"Lunas" de Raymond  LUCHAIRE :
 

 

Je t’aime, ô Lunas hameau de mon enfance,

Je fus longtemps absent, puis rempli d’espérance,

Le cœur débordant de joie et d’illusions,

Je suis venu rêver au bord du Gravezon.

 

J’aime «ton vieux pont neuf et ton nouveau pont vieux»

Ton clocher rénové, s’élançant vers les cieux,

Et tassés près de lui, conservant leur mystère,

Les vieux murs délabrés du petit presbytère.

 

J’aime ton Redondel et sa vierge de fonte,

Qui sourit humblement lorsque le soleil monte.

Et lorsque celui-ci a fait place à la lune,

Et que du Gravezon montent des flots de brume,

 

J’aime te voir dormir, écrasé de labeur,

Dormir, profondément, laissant battre ton cœur.

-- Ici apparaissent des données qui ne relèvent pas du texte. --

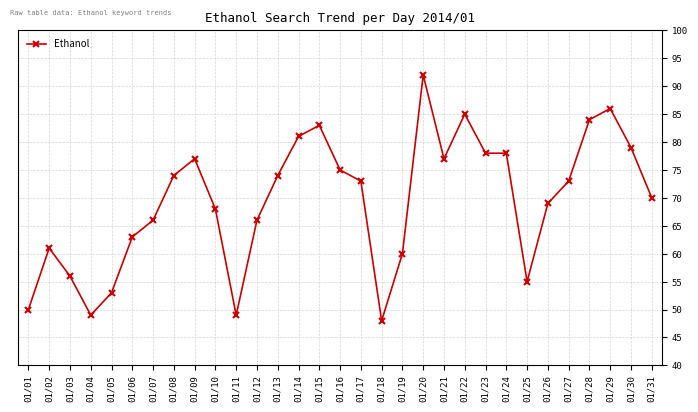

What is the change in value from 01/11 to 01/21?

+28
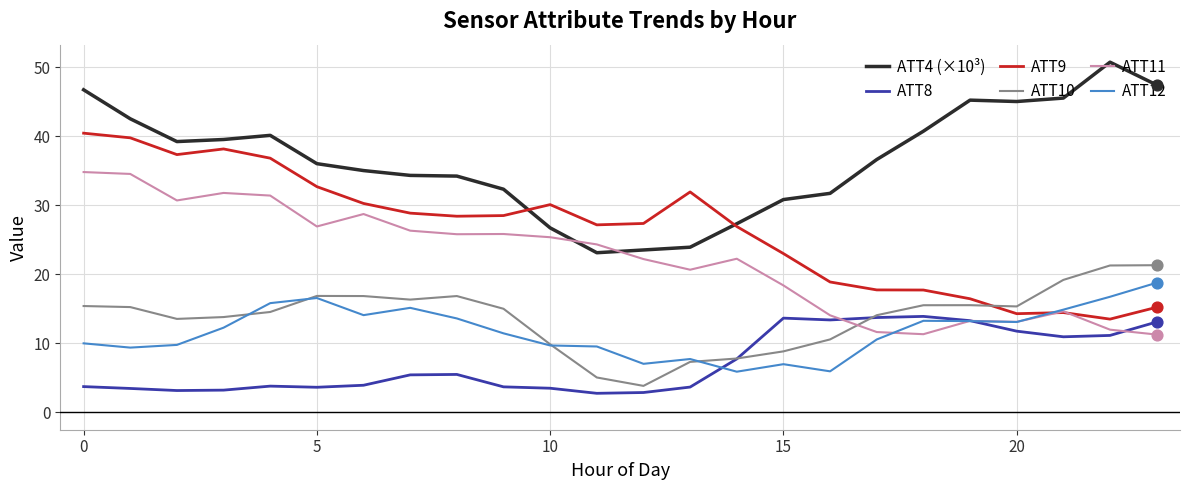

After their last crossing, which series has the higher values: ATT10 or ATT9?

ATT10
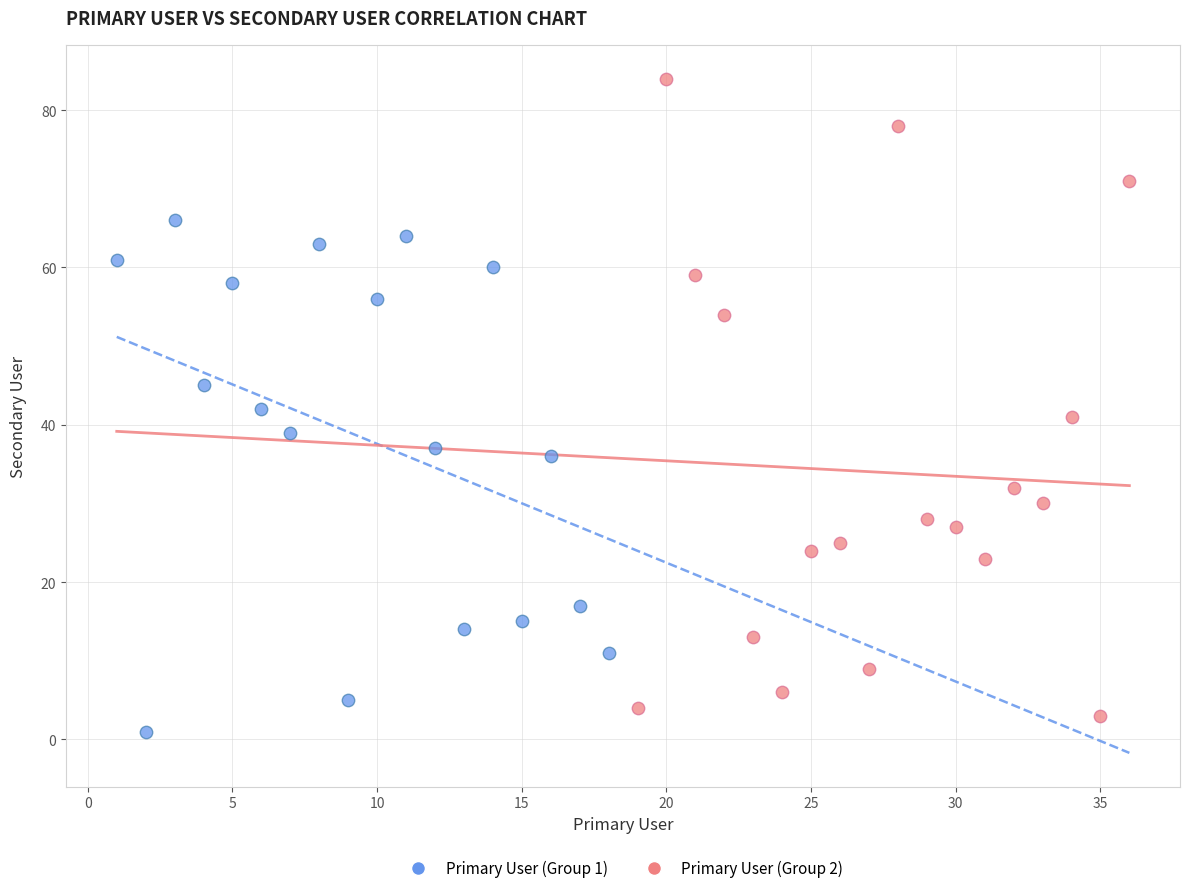

What are all the series names shown in the legend?

Primary User (Group 1), Primary User (Group 2)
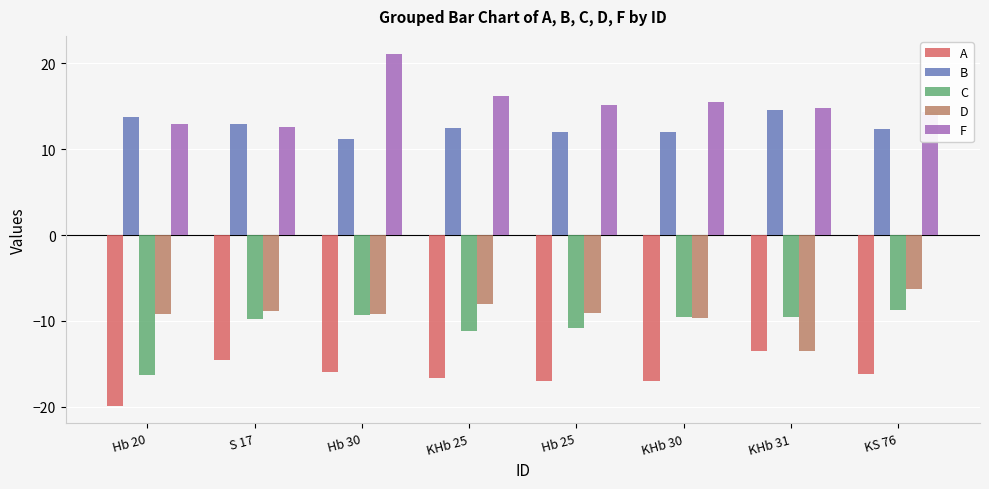

Read the C value at KHb 30.

-9.5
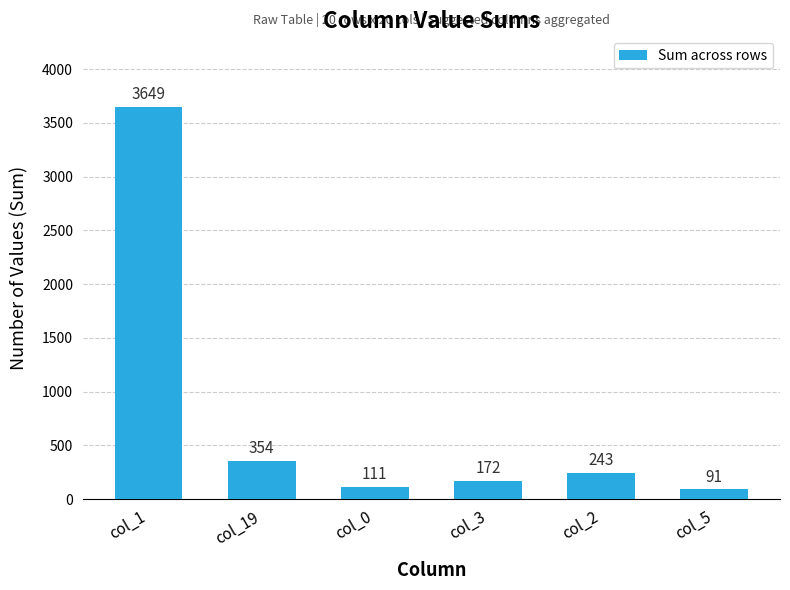

How many categories are shown in the chart?

6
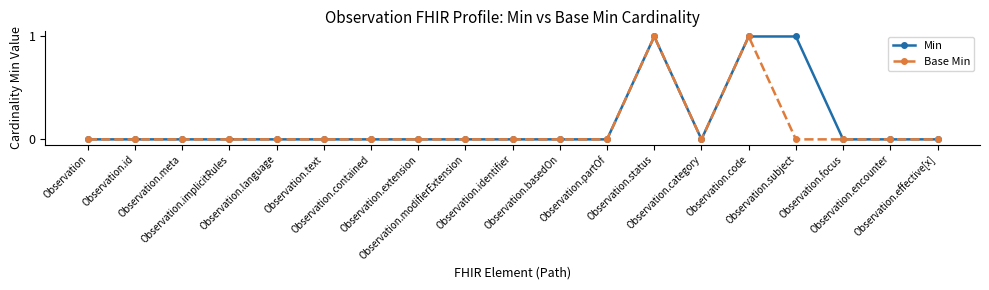

Rank the series by their average value, from highest to lowest.

Min, Base Min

Puis le matin tu te réveilles,

Et dans l’Est rougissant d’une couleur vermeille,

 

Sous ton ciel coloré, strié d’un bleu qui brille,

De tes platanes blancs, de grosses voix tranquilles,

Résonnent dans l’air frais :

O bonheur des matins de nos jeunes années!

 

L’immense monde qui bourdonne,

Ne trouble pas ton cœur, ni ta vie monotone.

Alors de ma fenêtre, seul je peux contempler

Tes collines fleuries et les mas écroulés,

 

Et plantés pêle-mêle aux flancs de tes coteaux,

Les ceps noirs et noueux, d’œillades et de cinsaults.

La flèche du clocher, s’effaçant dans le ciel,

Le Causse, aux châtaigniers nimbés par le soleil,

Et dans le frémissement du vent dans les fourrés,

Le Pioch majestueux aux grands pins élancés.